The one-hour documentary takes viewers inside a floating coronavirus outbreak on board the Diamond Princess, a cruise ship which departed from Japan on January 20, 2020 for a 14 day cruise, in gripping, terrifying and intimate detail. The journey takes passengers and crew alike through life and death moments and the dangerous evacuation to their home countries.
In February 2020, the ship was home to more confirmed COVID-19 cases than anywhere in the world outside of China. This onboard outbreak provided researchers with a crucial early look inside the behavior and nature of COVID-19, according to the release. Early studies from the Diamond Princess provided the world with invaluable insights into the disease’s severity and its asymptomatic transmission; two vital pieces of information as strategies were being drawn up around the world to battle this pandemic.
“THE COVID CRUISE is the little story that tells the big story of a once-in-century global pandemic,” says the film’s director and co-writer Mike Downie. “But it’s a story that Dave and I hope shines a light on the universal experience and challenge facing all humanity as we collectively battle the scourge of this new coronavirus and COVID-19.”
THE COVID CRUISE is the next step in Downie and Wells’ collaboration, according to the release. They worked together on documentaries for CBC’s The Nature of Things, one of which, Invasion of the Brain Snatchers, won a Canadian Screen Award. They formed their own company in 2015. This documentary is their third independent production made for The Nature of Things.
“The CBC and The Nature of Things were looking for documentaries about COVID-19,” said Downie. “My producing partner Dave Wells came up with the idea of a doc about the outbreak of coronavirus, and the subsequent quarantine, onboard the Diamond Princess and CBC commissioned it based on our treatment.”
In 2016, their first of these documentaries, Running on Empty, examined the ongoing drought in California and the world’s shrinking water supply. In 2019, the company produced Laughing & Crying, that delved into the latest science behind our instinctive emotional behaviors of laughing and crying. According to the release, the duo plan to continue producing documentary films and factual content of the highest storytelling and filmmaking quality, for diverse Canadian and international audiences.
“We filmed some dramatized scenes at the Delta Hotel in Kingston for the film, corridors & rooms doubling for those on the Diamond Princess cruise ship,” Jeremy Katz, publicist for THE COVID CRUISE shared with Kingstonist. “The Kingston Film Office/Tourism Kingston was incredibly helpful in arranging all that.”

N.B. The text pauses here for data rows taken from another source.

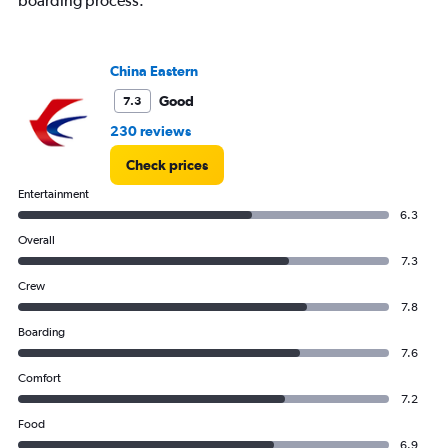
boarding process.
China Eastern
Good
7.3
230 reviews
Check prices
Entertainment
6.3
Overall
7.3
Crew
7.8
Boarding
7.6
Comfort
7.2
Food
6.9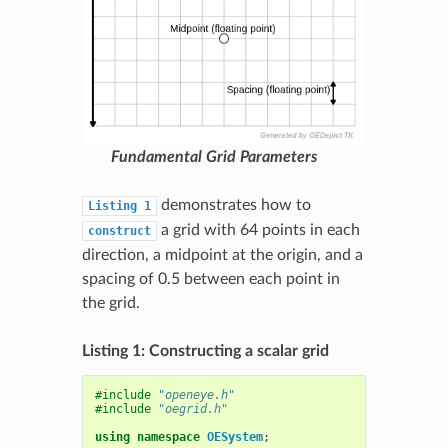
Fundamental Grid Parameters
demonstrates how to
Listing
1
a grid with 64 points in each
construct
direction, a midpoint at the origin, and a
spacing of 0.5 between each point in
the grid.
Listing 1: Constructing a scalar grid
#include
"openeye.h"
#include
"oegrid.h"
using
namespace
OESystem
;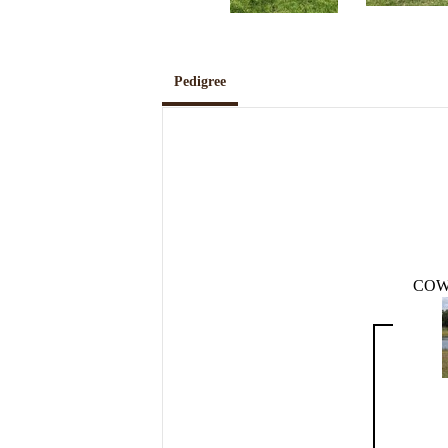
Pedigree
COW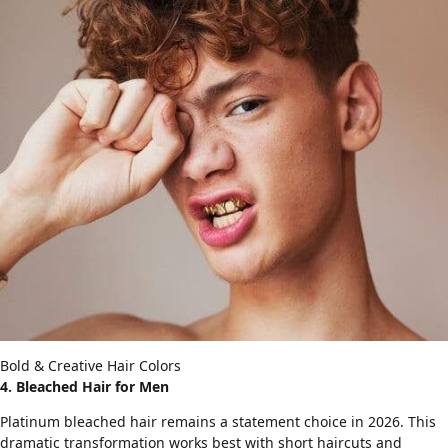
Bold & Creative Hair Colors
4. Bleached Hair for Men
Platinum bleached hair remains a statement choice in 2026. This
dramatic transformation works best with
short haircuts
and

Alex Jansen of the The Kingston Film Office echoed Kazt’s sentiments: “We were excited to support this production, especially so given Director Mike Downie’s connection to the area. We were able to help bridge them to potential locations that could pass as a cruise ship, and the Delta Hotel’s beautiful waterfront views fit perfectly. Locally, MetalCraft Marine was also able to supply emergency response boats to use on camera and the production hired pilots locally.”
“We chose to shoot our recreations at the Delta because it actually looks like a ship on the water,” added Downie. “The interiors are nice, almost cruise ship like. But the best part was taking the ferry to the shoot each morning from the cottage my family and I were renting on Wolfe Island. And I have to add that the Kingston Film Office was amazing in helping us pull off the shoot at the Delta in the time of COVID.”

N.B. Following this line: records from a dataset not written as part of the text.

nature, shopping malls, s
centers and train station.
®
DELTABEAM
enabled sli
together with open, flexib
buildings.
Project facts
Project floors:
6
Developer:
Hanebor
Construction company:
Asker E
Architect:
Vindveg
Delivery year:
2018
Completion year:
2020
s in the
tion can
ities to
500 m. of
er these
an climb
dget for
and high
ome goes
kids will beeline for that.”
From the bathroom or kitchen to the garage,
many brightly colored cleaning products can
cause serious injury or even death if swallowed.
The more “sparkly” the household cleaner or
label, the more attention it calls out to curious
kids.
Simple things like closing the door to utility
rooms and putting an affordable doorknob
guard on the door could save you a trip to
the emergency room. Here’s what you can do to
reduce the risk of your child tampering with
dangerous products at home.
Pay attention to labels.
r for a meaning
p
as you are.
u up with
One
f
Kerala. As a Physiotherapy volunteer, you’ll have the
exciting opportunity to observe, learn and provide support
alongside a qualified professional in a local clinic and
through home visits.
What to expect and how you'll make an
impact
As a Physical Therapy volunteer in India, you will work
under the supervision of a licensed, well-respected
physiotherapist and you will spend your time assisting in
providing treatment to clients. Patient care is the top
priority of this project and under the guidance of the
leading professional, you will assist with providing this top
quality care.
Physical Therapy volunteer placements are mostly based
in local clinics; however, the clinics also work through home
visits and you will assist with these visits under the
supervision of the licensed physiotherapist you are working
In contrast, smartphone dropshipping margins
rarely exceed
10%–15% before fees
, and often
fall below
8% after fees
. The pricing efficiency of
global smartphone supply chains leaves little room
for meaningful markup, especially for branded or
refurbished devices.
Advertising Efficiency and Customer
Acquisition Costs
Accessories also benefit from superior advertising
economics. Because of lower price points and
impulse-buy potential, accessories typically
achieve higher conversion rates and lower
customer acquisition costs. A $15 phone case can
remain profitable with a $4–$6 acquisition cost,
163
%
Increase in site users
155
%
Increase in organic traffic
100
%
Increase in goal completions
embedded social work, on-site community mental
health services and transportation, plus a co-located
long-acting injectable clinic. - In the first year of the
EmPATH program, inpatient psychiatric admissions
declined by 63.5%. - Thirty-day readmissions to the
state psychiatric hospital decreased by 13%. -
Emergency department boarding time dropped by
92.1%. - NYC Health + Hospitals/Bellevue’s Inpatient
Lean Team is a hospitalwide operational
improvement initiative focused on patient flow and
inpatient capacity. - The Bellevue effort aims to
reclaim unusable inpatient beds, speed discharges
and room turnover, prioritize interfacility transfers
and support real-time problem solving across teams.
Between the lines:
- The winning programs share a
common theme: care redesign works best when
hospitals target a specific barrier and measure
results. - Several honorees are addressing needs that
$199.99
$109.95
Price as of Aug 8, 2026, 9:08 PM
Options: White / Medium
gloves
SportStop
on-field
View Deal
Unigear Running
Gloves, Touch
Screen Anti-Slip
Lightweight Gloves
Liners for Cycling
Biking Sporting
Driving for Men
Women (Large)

Downie is perhaps best known for the Secret Path film trilogy that he co-created with his brother, the celebrated musician and Canadian icon, Gord Downie. Secret Path tells the tragic story of Chanie Wenjack, the 12-year-old Annishnawbe boy who died while running away from his residential school in 1966. The three critically acclaimed Secret Path films won Downie a total of four Canadian Screen Awards.
THE COVID CRUISE is produced by Blue Pearl Productions Ltd. in association with CBC and with the participation of the Canadian Media Fund (CMF), Rogers Documentary Fund, the Canadian Film or Video Production Tax Credit, and Ontario Creates.
Watch the outbreak unfold on David Suzuki’s The Nature of Things, Friday, Nov. 27, 2020 at 9 p.m. EST. The Nature of Things airs on CBC and on CBC Gem.